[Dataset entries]
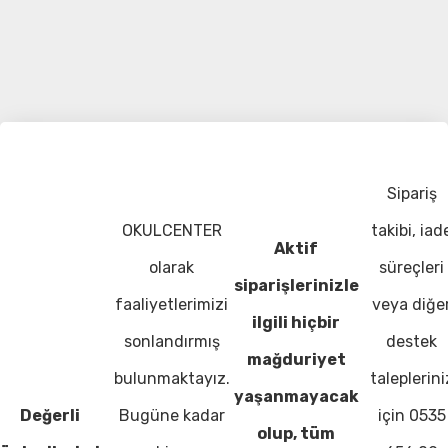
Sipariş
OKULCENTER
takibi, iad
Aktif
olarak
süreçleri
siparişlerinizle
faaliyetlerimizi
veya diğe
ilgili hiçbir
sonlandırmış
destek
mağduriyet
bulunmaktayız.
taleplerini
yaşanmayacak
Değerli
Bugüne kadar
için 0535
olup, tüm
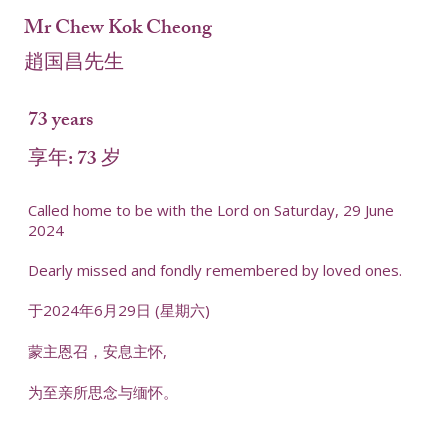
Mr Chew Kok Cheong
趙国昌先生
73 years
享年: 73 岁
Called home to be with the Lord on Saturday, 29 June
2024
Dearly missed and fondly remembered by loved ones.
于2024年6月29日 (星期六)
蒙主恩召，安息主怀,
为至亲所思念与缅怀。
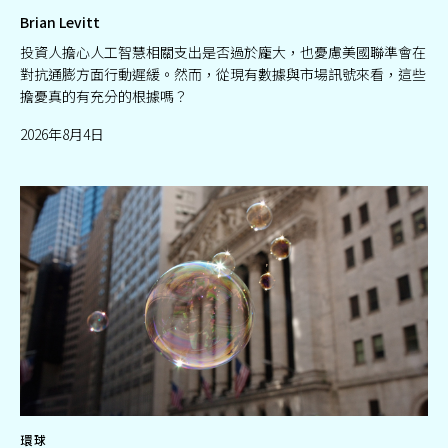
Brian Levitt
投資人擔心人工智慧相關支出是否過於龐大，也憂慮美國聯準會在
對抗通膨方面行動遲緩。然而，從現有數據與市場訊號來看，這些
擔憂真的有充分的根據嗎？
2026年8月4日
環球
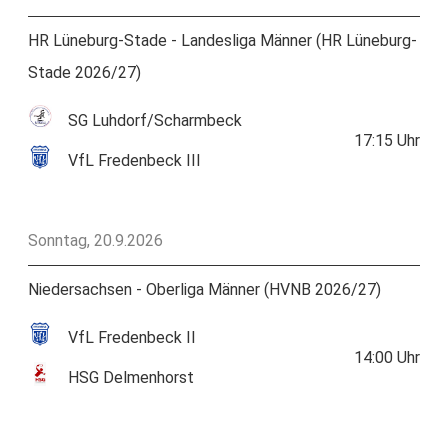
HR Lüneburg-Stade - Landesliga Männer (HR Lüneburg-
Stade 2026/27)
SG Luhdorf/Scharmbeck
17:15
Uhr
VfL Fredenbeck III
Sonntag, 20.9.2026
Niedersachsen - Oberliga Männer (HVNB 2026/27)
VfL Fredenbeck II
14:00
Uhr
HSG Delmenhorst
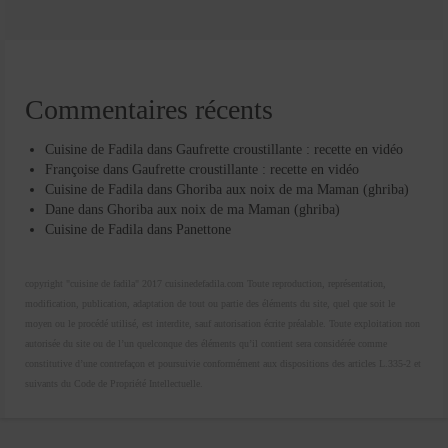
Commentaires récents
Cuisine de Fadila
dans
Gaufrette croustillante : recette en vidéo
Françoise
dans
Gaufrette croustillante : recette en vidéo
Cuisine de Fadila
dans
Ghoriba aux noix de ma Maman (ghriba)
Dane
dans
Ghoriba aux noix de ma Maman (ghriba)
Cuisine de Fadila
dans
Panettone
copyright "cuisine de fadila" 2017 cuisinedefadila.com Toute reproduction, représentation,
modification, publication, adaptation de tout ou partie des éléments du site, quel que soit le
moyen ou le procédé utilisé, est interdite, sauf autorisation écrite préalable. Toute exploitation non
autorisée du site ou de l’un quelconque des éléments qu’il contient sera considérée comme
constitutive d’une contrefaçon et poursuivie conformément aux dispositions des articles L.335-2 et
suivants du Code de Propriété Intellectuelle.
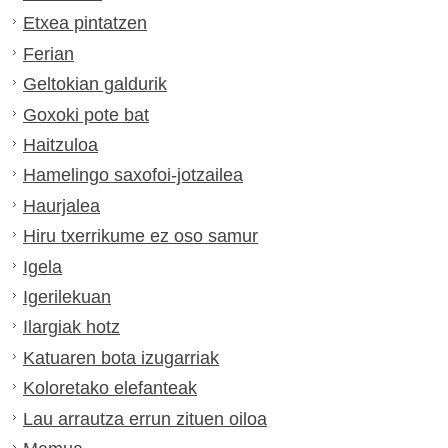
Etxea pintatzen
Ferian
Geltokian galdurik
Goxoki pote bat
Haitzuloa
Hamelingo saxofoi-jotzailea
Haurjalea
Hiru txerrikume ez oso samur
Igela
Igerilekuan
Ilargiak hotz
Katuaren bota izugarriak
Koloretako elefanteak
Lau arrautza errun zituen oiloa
---
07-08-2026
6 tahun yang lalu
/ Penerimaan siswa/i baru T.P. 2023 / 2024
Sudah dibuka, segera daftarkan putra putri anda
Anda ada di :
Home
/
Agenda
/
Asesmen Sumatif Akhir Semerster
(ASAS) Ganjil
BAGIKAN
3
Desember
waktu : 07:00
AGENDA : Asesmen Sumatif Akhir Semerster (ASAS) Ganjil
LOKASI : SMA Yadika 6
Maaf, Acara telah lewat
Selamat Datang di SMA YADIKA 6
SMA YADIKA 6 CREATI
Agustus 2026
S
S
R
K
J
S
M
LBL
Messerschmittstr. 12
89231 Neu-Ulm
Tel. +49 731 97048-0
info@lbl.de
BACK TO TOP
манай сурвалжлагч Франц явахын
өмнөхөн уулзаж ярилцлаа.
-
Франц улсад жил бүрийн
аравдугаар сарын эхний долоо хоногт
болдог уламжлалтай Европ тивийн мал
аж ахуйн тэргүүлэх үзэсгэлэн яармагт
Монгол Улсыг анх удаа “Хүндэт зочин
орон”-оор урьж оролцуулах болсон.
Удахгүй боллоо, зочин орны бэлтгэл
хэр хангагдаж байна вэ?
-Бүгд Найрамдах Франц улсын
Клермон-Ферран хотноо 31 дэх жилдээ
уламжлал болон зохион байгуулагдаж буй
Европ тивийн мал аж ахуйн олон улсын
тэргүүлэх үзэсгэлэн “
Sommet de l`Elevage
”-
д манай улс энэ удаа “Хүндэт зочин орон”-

### What needs to be done
Reproduce each line from the records that contains the word "Männer".

### Reply
HR Lüneburg-Stade - Landesliga Männer (HR Lüneburg-
Niedersachsen - Oberliga Männer (HVNB 2026/27)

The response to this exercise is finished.